1. Emile Durkheim and Kai Erikson
Emile Durkheim and Kai Erikson both argue that crime plays an essential role in uniting a society against common enemies and in establishing the moral boundaries of a community. These two sociologists are very important in the course because many of the readings include their points of view on society. When crime occurs, it can unite a society together based on the common belief that the “bad” groups or individuals in society must be punished.

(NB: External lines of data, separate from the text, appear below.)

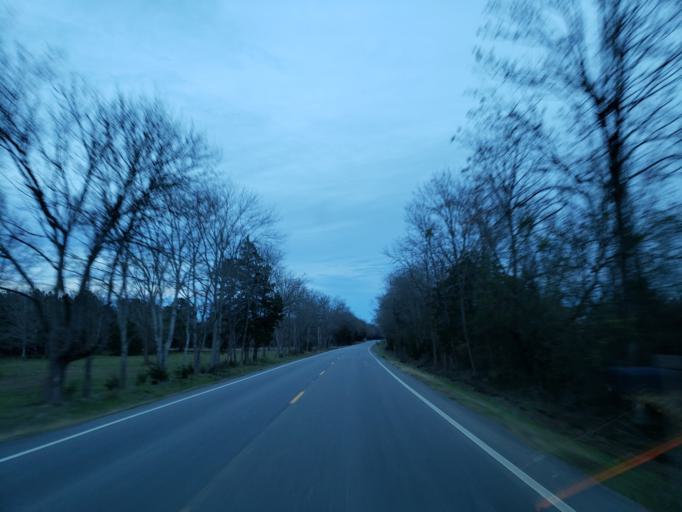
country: US
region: Alabama
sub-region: Sumter County
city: Livingston
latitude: 32.8115
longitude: -88.2488
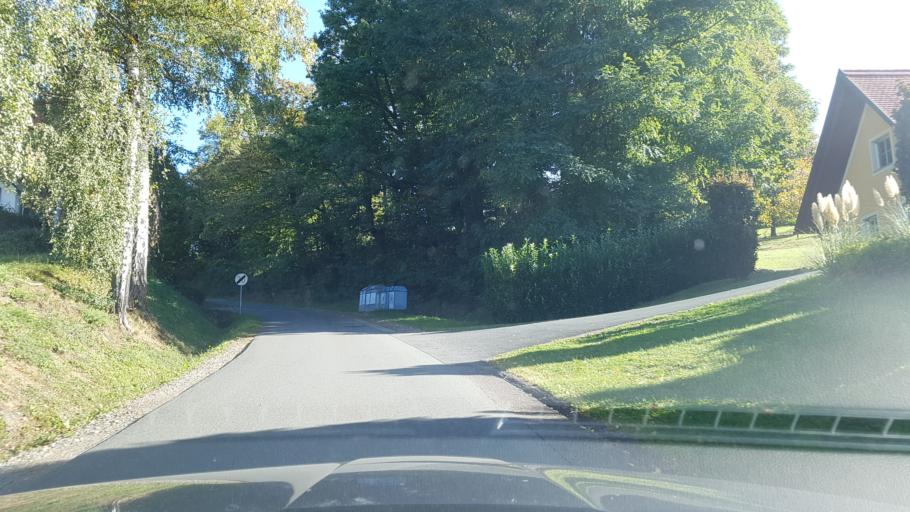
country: AT
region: Styria
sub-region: Politischer Bezirk Leibnitz
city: Kitzeck im Sausal
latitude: 46.7731
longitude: 15.4142
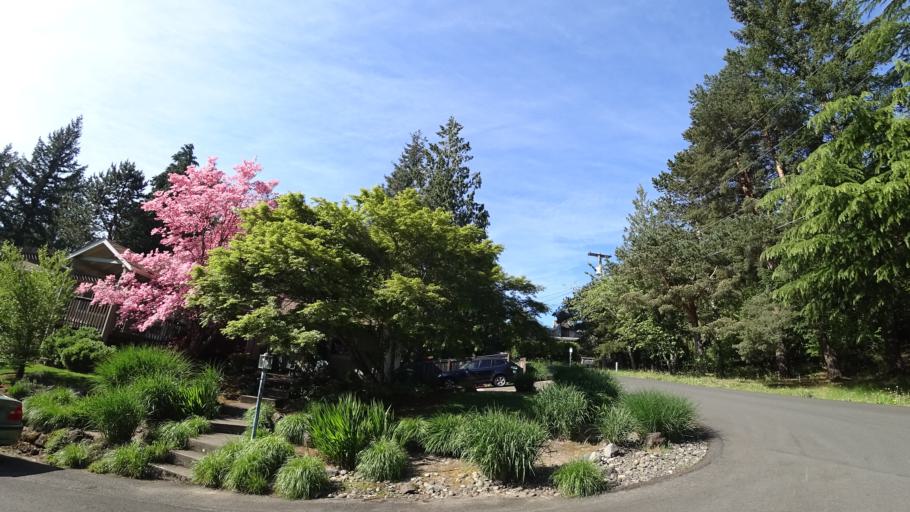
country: US
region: Oregon
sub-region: Washington County
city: West Slope
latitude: 45.4976
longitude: -122.7504
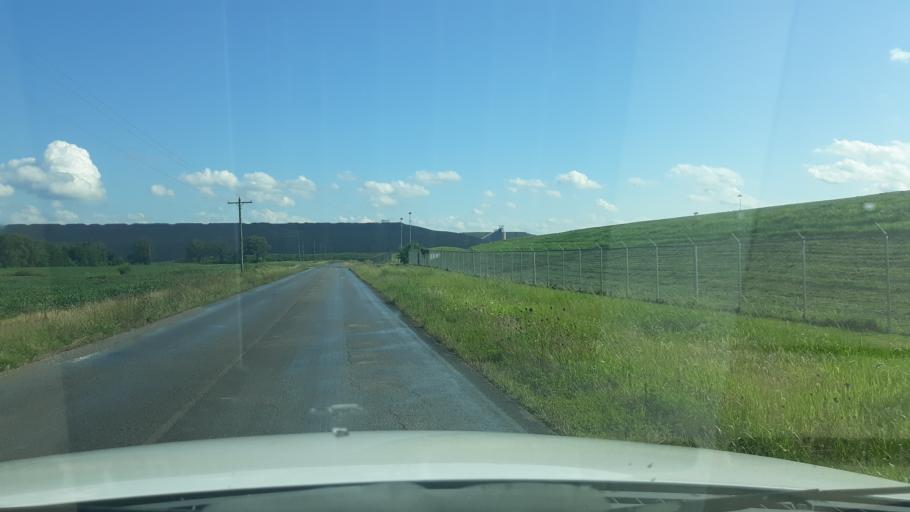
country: US
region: Illinois
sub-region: Saline County
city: Harrisburg
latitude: 37.8394
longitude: -88.5814
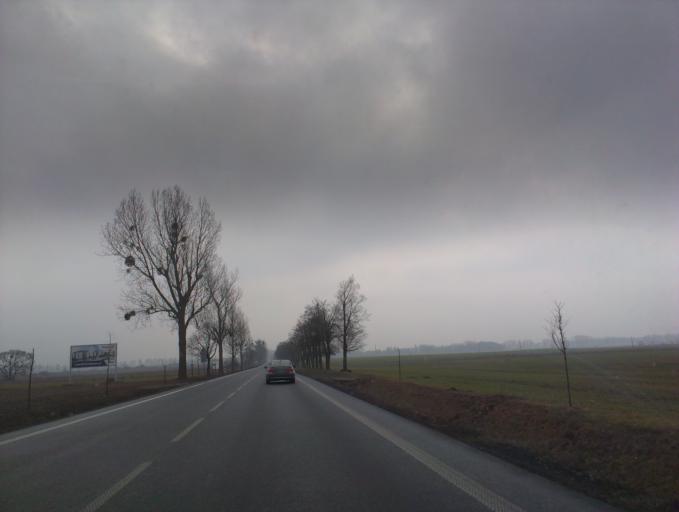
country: PL
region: Greater Poland Voivodeship
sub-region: Powiat obornicki
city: Oborniki
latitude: 52.6156
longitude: 16.8136
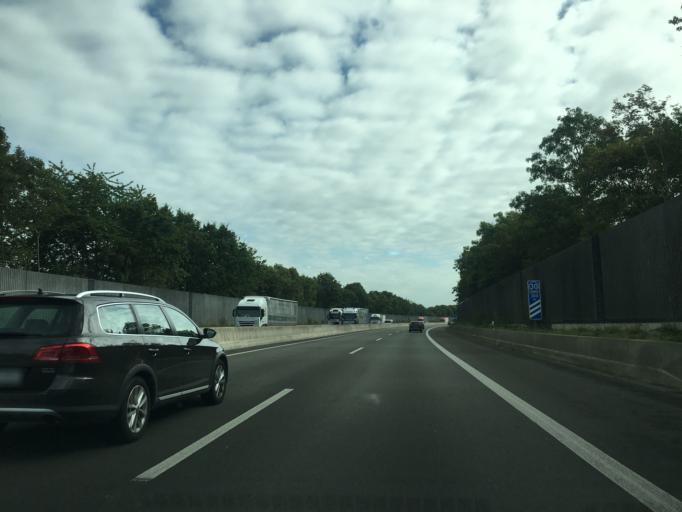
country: DE
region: North Rhine-Westphalia
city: Loehne
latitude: 52.2052
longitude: 8.7000
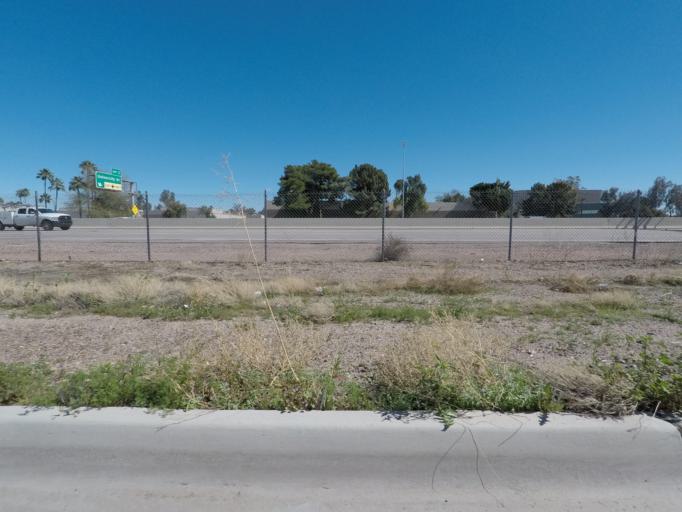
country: US
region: Arizona
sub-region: Maricopa County
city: Tempe Junction
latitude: 33.4143
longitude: -111.9786
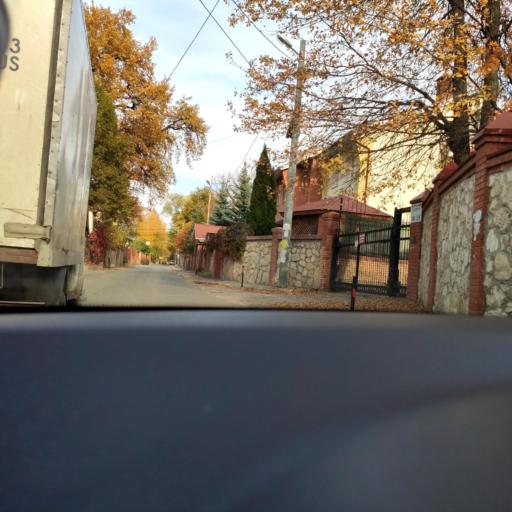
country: RU
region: Samara
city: Samara
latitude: 53.2728
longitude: 50.1932
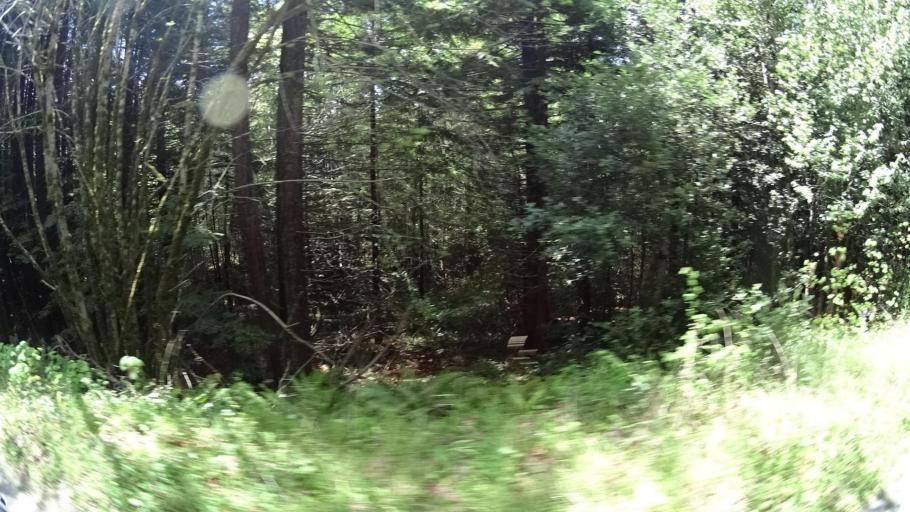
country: US
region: California
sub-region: Humboldt County
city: Blue Lake
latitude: 40.8258
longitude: -123.8937
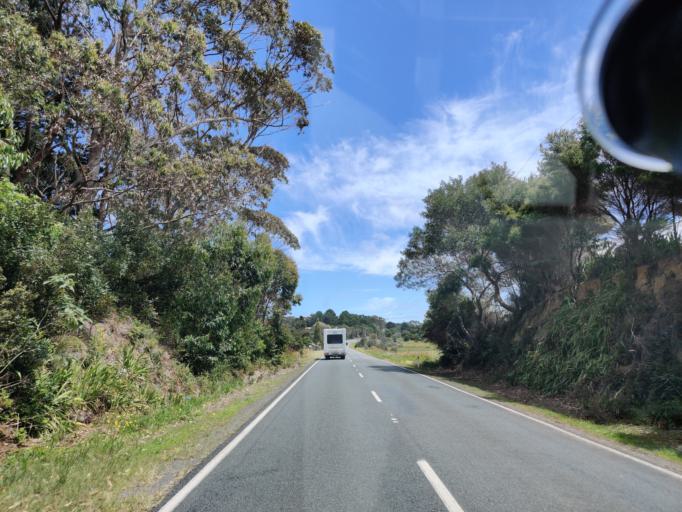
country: NZ
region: Northland
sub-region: Far North District
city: Kaitaia
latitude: -34.7481
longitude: 173.0532
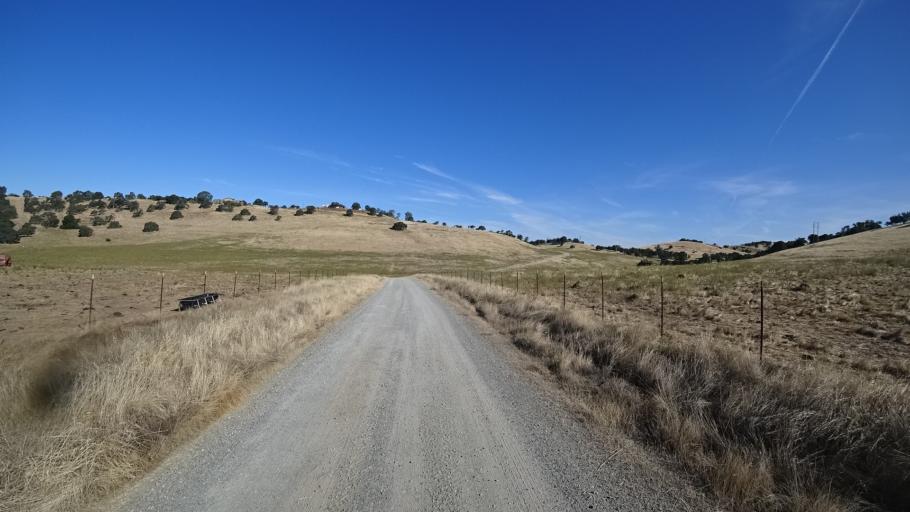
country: US
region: California
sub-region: Calaveras County
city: Valley Springs
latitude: 38.2259
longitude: -120.7931
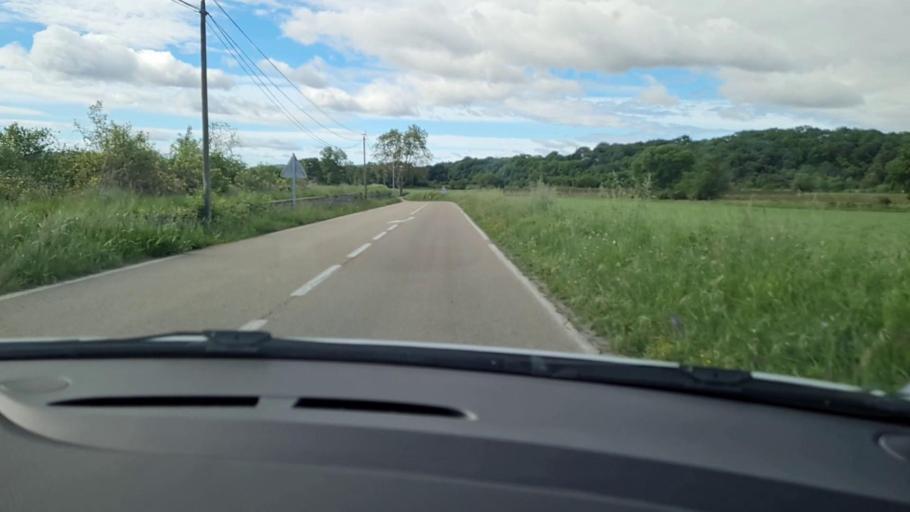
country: FR
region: Languedoc-Roussillon
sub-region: Departement du Gard
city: Quissac
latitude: 43.9019
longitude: 4.0011
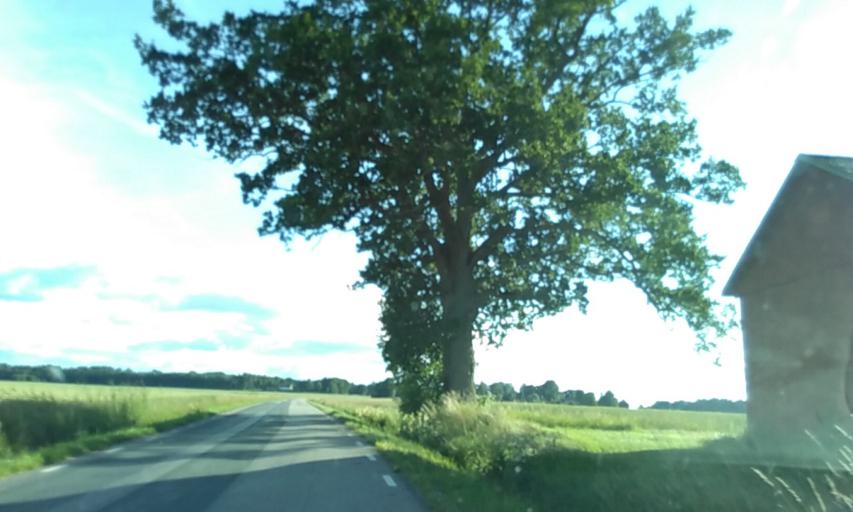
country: SE
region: Vaestra Goetaland
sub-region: Vara Kommun
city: Vara
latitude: 58.3705
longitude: 12.8767
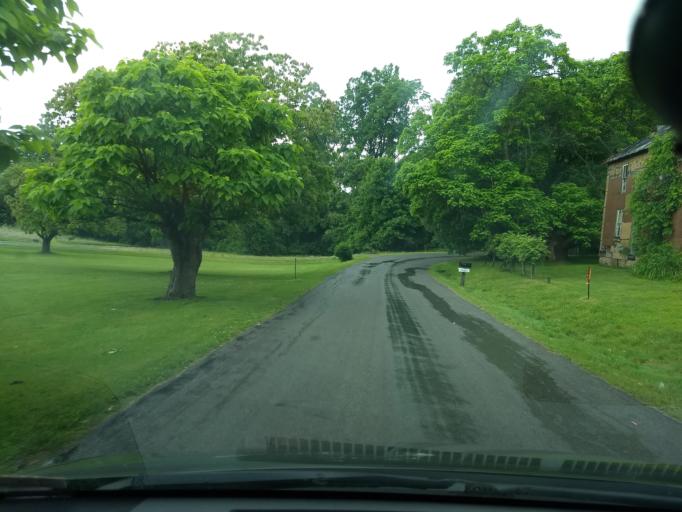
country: US
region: Pennsylvania
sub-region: Armstrong County
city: Orchard Hills
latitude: 40.5531
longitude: -79.5032
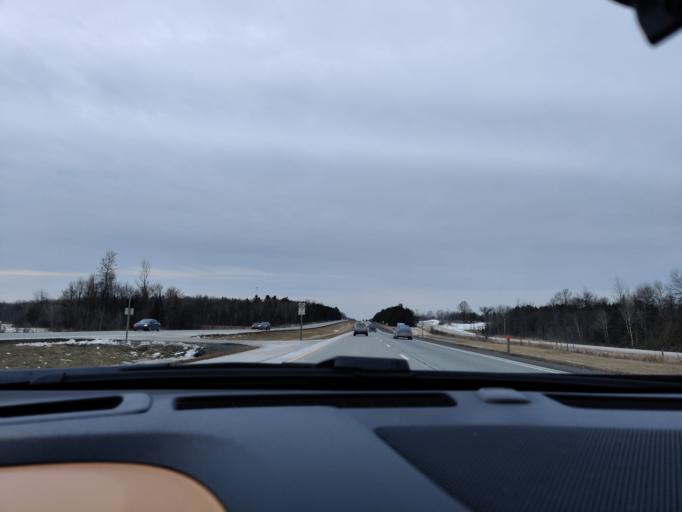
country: US
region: New York
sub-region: St. Lawrence County
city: Ogdensburg
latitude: 44.8073
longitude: -75.4111
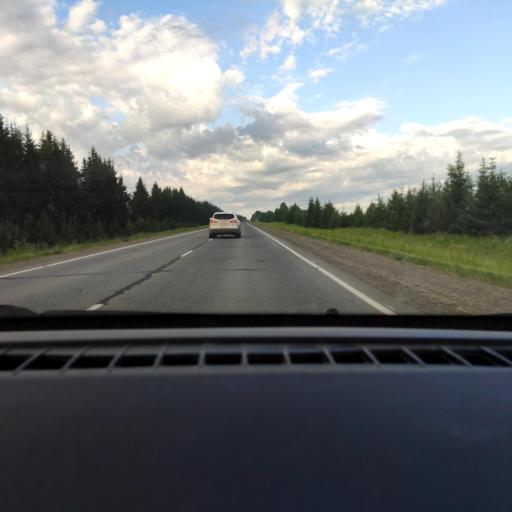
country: RU
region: Perm
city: Ocher
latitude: 57.4535
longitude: 54.4767
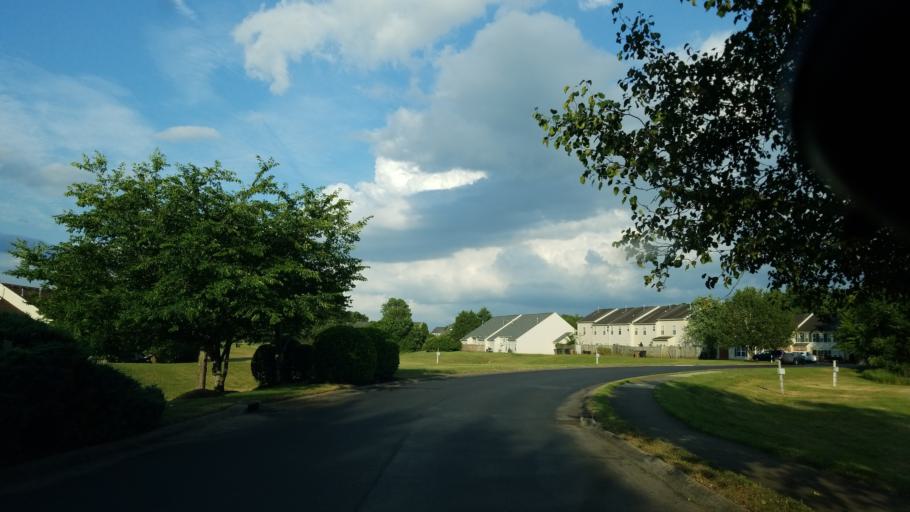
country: US
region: Tennessee
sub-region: Rutherford County
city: La Vergne
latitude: 36.0844
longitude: -86.6043
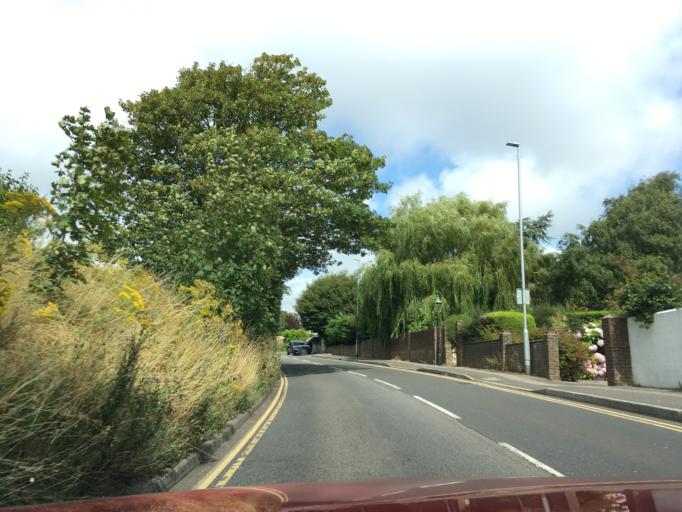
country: GB
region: England
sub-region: Brighton and Hove
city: Rottingdean
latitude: 50.8312
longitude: -0.0733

2. The concept of social structure
In a society, there are individuals, groups and institutions which are all related to one another and these relationships may be strong, weak, direct on indirect. The totality of these individuals, groups and institutions and the relationships between them make up the social structure. It is useful for us to consider social structure so that we can understand the scientific advantages of the definition of a social problem and also to understand why the social movement organization forms.
3. What is sociology?
Sociology is a social science, and as a science, it attempts to approach its subject matter objectively. The social sciences are more subjective because humans are conducting the research and humans are the subject of the research. Additionally, it is the study of society, or a social science involving the study of the social lives of people, groups, and societies. It is the study of our behavior as social beings, covering everything from the analysis of short contacts between anonymous individuals on the street to the study of global social processes.
4. Case Study: Drunk Driving
New York City began confiscating cars of people who were caught drinking and driving. However, this was contradictory because if you were stopped for running a red light then you would receive a ticket and a fine but if you were stopped for the same issue with a certain Blood Alcohol concentration (BAC) then your car could be confiscated. The behavior is the same in both cases, but the consequences are very different. We believe, as a society, that the combination of alcohol and driving deserves a particular punishment and that punishment isn’t necessarily based on what you have actually done. It’s often based on what you could do, or to be more precise, on the extra potential for harm that your drinking poses. The reason that we don’t like drunk drivers is that by making the decision to drink and drive, an individual deliberately increases his or her chance of killing someone else with a vehicle.
5. Redlining and Block Busting
Redlining was a discriminatory practice in which the government, banks, insurance companies, and other places refuse or limit loans, mortgages, insurance, within specific geographic areas considered to be “high risk”, often African American or minority areas. Block busting was a business practice of U.S. real estate agents and building developers meant to encourage white property owners to sell their houses at a loss, by implying that racial minorities were moving into their previously racially segregated neighborhood, thus depressing real estate property values. This led to white flight, a large scale migration of whites from racially mixed urban regions to more racially homogenous neighborhoods.
Sociology 3‘s course code at UCI changes every quarter. Although a course code cannot be stated, the best way to find this course when registering for classes is to look for “Sociology 3: Social Problems.” The professor that teaches the course varies year to year, but it is a great class that will give you insight into how society attempts to fix, or worsen, its social problems. Perhaps this course may even inspire you to pursue a minor or double major in Sociology!